I was a helper at Leo & Chubby’s, a produce market on 180th Street, and after school and on the weekends I loaded and delivered weighty bags of food to customers within a 10-block radius. In addition to a $5-a-week wage, I got tips. Leo and Chubby were Korean War veterans who were fundamentally decent men. They passed along the creed of running an honorable business. Always be polite to customers, do not cheat on weight, and, above all, be fair. However, nothing is ever quite so simple. There is a side to every business that requires some ethical... equivocation. For example, every time Leo and Chubby got a shipment of fruit or vegetables, some portion was inevitably rotten. The bad stuff was immediately thrown out. It was a built-in loss. But there was also some portion that was dubious — not bad, as such, but not great. It could be eaten, but not memorably. That part could not be thrown out. That was the difference between profit and loss. Leo and Chubby had a wise and fair solution: they divided the less-than-perfect fruits and vegetables among all the customers. No one would get too much. And as the loader of the deliveries, I did my part. Everyone got one mushy peach or a cottony tomato.
Of course, I was little more than a child and I still remember that blistering August of my 13th year. Some deliveries more than others. I recall one day climbing tenement stairs, trying to balance three heavy bags as the sweat fell like tears down from my eyes.
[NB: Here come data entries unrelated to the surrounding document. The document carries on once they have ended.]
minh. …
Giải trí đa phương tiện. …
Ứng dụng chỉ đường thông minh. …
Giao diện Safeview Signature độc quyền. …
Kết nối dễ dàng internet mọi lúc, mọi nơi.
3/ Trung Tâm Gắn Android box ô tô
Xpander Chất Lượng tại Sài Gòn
As I climbed from one floor to the next, I could read the full text of the dinner menus in the air. There was the sweet scent of cabbage on two, a potent whiff of sauerkraut on three, the thick perfume of garlic chicken on four. And there on five was a woman waiting with her arms folded, her lips pressed — annoyed that I had kept her pots waiting.
She ushered me through the living room and hallway and into the kitchen and watched as I carefully deposited her order on the table. Then, only when she had examined the bags and made certain that I had not stolen anything, she squeezed a coin out of her change purse as if she were giving birth. A nickel.
There were all kinds of tippers on my route. Dime tippers. Even quarter tippers. But there was also one lady who gave me half a dollar. I don’t believe she did it to show off, or to get better fruit, which from then on she did. I like to think it was a simple recognition of the effort it took to get the food to her table. She set a standard for generosity that I have tried to meet ever since. That lousy half-dollar tip has cost me a fortune.